Within that framework, they begged to differ. While Chirac waffled, Jospin made concrete proposals: He would reduce the presidential mandate from seven to five years; cut the workweek from thirty-nine to thirty-seven hours without a reduction in pay; and stop privatization. In all this he was opposed by Chirac, who was now less the populist and more the champion of private enterprise. But Jospin, who did not utter the word socialism, at no point presented his reforms as part of his vision of a different society, It was like a polite confrontation between two competent accountants.
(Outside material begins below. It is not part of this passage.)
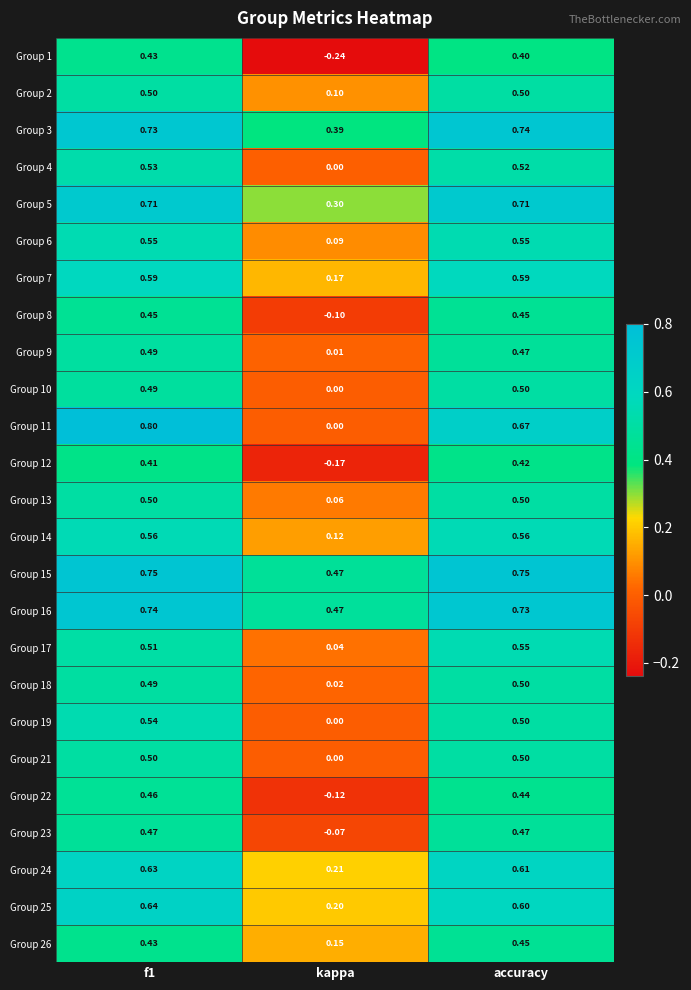

At which category is the sum across all series the highest?

f1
The restraint was conscious, part of a strategy. For Chirac, assured by the pollsters of an advantage, the problem was to avoid a clash, which might revive his reputation as an adventurer. For Jospin, it was to appear as a man ripe for the presidency, on this or on the next occasion. Fighting only for a draw, Jospin may have lost his last opportunity. But speaking in front of 20,000 people in Paris and twice that number in Toulouse, a determined, confident Jospin sounded as if he believed in his promise of victory. As Chirac showed signs of panic, reviving the idea of a referendum on Europe to win some de Villiers and Le Pen votes, all sorts of rumors began to spread. The trend was clearly leftward, but the movement failed to defeat the arithmetic.
‘When the hurly-burly’s done,
When the battle’s lost and won’
So it’s back to normal. The oracles finally got it right. The Mitterrand interlude is over. The right has the control of all the commanding heights. Chirac and the patronat may tolerate some wage increases for a while, but soon the drive toward a common European currency and the dictation of the international financial establishment will impose their logic. The French will then discover the true nature of Chirac’s populism.
Among Socialists the satisfaction of having done so unexpectedly well is still outweighed by disappointment. They really believed in the miracle. In defeat, however, there is one consolation. A victory of the left would have put to the test the possibility, at this stage, of carrying out a moderate Keynesian policy of expansion within a European Union dominated by the Maastricht Treaty, and to do so through incentives from above, without mass mobilization of the people. A second disenchantment would have had disastrous results. The left can now use the delay to invent democratic procedures to facilitate such pressure from below and devise a project attractive enough for the reforms to spread beyond France’s borders.
But time is short. This election has revealed the explosive depth of popular discontent. If unemployment persists, the gap between rich and poor widens, the welfare system crumbles and the left provides no outlet, someone else will. History is never re-enacted in the same costumes according to the same scenario, but, pace Marx, it does not have to repeat itself as farce. Le Pen, as the murder of the young Moroccan reminds us, is far from farcical.